### Required work:
Where does the word "linecap" occur in the material? Copy each line that has it.

### Records to process:
######

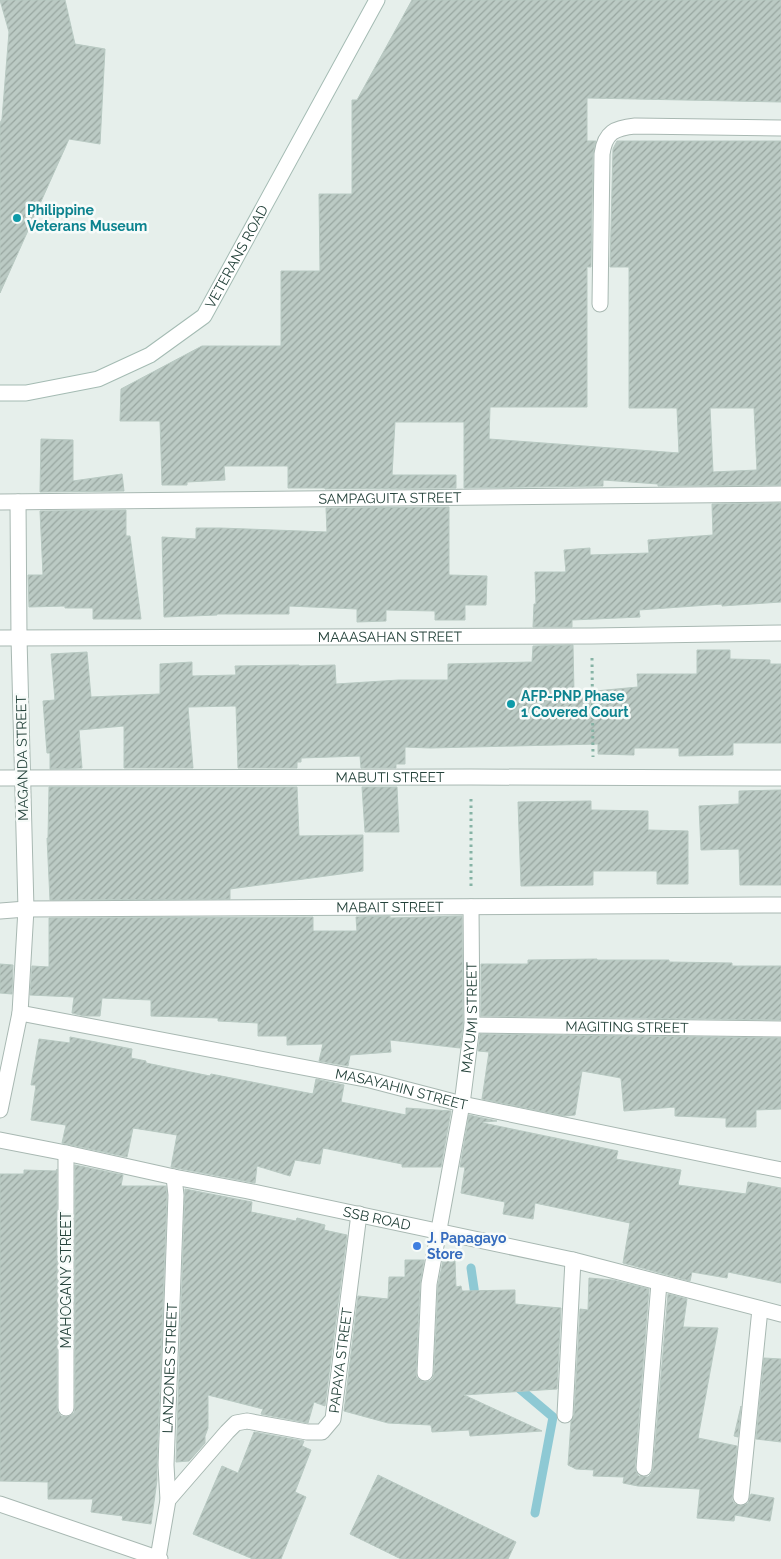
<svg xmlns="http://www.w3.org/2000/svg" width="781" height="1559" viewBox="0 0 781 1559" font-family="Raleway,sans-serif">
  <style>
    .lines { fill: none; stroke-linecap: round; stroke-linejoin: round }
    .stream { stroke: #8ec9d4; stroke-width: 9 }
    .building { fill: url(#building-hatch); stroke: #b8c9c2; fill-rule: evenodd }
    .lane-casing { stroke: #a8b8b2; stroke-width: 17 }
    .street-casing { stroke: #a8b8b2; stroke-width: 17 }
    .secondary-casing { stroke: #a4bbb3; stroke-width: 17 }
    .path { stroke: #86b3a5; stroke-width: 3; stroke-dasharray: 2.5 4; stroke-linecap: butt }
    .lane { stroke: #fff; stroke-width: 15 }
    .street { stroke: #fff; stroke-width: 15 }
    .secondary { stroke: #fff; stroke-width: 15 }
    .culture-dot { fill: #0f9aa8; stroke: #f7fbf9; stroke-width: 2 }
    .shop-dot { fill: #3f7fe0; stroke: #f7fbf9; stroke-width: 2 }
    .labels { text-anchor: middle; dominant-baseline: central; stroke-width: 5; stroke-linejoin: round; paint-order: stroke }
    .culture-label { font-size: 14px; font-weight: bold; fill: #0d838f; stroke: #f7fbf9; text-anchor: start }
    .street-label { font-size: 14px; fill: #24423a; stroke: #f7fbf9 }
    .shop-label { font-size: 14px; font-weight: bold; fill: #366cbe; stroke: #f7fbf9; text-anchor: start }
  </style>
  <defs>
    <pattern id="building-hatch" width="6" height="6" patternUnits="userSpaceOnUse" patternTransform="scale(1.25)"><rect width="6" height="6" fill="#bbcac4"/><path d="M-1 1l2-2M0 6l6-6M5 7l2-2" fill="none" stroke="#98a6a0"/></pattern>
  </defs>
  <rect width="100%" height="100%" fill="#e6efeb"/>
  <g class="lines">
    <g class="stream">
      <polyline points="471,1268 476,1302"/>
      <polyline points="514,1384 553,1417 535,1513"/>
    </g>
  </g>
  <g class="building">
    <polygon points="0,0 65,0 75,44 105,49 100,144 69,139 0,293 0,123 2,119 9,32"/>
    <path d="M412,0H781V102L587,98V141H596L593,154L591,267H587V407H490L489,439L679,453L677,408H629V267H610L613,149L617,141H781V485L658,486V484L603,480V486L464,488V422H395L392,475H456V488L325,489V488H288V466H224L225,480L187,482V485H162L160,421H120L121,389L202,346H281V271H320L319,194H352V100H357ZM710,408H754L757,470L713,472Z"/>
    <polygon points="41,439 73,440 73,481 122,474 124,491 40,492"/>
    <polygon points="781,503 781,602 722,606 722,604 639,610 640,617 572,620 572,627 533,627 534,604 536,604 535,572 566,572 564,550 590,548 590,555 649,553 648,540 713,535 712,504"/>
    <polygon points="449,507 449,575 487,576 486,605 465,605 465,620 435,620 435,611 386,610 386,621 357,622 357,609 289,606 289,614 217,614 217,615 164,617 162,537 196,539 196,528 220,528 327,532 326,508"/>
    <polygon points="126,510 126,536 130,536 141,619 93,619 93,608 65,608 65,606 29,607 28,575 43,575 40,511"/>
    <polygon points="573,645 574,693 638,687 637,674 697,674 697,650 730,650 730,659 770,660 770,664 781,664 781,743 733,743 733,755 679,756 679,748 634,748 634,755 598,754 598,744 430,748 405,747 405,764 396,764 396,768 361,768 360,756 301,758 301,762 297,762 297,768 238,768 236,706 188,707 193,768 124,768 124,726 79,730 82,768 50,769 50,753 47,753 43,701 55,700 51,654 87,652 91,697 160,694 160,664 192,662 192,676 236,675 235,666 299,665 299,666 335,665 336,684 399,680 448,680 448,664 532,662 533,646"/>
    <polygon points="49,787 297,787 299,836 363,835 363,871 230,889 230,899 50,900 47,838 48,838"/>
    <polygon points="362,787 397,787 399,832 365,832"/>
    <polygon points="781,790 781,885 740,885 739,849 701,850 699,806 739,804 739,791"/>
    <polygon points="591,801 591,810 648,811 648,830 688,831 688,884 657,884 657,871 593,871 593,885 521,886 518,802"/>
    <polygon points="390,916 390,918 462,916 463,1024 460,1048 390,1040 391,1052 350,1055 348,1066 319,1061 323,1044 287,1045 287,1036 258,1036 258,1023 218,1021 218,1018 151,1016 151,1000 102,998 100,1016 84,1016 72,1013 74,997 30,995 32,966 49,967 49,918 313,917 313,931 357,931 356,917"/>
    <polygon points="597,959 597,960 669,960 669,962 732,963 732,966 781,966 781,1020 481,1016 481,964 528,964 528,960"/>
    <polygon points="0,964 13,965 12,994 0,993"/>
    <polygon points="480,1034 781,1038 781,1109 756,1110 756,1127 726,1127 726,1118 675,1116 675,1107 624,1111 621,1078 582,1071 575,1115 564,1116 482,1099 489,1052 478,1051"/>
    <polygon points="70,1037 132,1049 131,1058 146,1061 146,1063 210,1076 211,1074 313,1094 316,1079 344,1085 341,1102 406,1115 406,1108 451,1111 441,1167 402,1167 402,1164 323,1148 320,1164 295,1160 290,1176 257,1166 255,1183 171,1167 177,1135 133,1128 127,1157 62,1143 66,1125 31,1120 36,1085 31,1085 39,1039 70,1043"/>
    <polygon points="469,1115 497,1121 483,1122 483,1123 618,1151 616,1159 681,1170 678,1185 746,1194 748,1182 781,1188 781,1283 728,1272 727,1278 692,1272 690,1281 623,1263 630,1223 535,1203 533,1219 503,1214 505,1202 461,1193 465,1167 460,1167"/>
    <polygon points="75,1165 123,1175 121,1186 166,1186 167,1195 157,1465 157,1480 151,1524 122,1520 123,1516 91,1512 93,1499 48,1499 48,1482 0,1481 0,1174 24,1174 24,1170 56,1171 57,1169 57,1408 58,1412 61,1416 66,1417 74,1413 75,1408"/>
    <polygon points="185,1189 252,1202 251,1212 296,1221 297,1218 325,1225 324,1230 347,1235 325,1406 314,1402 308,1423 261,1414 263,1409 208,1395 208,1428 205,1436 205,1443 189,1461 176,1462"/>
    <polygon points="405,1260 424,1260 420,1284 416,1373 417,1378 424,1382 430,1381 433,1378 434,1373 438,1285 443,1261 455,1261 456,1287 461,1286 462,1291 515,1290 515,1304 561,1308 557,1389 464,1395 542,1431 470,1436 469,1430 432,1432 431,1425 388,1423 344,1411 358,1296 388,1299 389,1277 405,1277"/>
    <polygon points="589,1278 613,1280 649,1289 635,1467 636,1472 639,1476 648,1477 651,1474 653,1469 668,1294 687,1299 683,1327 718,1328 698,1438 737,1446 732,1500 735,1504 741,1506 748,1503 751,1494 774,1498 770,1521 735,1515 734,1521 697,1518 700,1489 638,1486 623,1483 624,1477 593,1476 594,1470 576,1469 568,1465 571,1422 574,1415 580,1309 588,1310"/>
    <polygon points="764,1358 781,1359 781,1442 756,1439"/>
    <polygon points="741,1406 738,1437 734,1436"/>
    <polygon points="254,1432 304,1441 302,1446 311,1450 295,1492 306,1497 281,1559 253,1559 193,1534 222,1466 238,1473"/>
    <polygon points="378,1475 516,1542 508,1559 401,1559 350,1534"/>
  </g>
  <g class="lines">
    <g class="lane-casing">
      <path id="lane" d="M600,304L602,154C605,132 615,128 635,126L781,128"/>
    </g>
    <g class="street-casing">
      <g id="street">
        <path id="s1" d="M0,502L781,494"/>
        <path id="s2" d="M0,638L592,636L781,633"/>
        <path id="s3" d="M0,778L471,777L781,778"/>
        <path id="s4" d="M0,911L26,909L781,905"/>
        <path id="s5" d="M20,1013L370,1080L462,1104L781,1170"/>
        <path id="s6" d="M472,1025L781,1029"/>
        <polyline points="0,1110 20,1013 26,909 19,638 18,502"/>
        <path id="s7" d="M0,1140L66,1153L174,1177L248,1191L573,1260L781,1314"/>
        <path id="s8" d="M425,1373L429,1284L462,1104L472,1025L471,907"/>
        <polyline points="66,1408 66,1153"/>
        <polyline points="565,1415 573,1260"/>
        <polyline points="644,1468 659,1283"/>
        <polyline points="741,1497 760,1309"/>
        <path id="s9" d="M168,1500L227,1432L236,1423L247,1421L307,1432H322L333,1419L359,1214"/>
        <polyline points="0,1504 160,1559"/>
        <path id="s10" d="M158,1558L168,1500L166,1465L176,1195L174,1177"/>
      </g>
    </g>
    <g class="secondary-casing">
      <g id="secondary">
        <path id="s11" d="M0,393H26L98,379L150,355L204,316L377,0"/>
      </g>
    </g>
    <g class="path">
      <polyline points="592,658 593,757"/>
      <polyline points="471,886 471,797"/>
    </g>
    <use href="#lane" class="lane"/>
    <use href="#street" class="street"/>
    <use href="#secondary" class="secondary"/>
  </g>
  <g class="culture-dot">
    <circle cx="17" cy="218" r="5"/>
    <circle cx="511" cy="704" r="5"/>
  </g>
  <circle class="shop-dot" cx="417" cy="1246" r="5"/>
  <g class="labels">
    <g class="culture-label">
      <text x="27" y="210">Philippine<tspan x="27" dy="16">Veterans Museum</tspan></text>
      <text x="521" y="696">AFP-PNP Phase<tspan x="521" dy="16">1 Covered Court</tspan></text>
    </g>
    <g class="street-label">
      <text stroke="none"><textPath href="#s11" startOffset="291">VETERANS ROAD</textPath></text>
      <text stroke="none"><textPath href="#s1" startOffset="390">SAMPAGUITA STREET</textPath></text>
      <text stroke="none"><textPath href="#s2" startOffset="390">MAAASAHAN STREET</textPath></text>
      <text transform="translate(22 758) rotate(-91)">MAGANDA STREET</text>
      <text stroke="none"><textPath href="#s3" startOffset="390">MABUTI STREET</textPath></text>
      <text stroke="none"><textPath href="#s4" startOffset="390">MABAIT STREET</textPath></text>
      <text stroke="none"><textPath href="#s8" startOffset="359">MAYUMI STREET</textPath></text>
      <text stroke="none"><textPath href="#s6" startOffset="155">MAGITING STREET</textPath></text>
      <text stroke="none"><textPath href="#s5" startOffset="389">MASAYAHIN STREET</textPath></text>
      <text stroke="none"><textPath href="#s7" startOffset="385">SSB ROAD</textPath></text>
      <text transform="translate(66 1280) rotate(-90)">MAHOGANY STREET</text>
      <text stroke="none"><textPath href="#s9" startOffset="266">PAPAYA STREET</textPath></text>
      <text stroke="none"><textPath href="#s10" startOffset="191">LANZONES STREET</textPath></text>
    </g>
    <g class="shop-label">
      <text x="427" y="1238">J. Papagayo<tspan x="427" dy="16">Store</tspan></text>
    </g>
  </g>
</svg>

######

### Solution:
    .lines { fill: none; stroke-linecap: round; stroke-linejoin: round }
    .path { stroke: #86b3a5; stroke-width: 3; stroke-dasharray: 2.5 4; stroke-linecap: butt }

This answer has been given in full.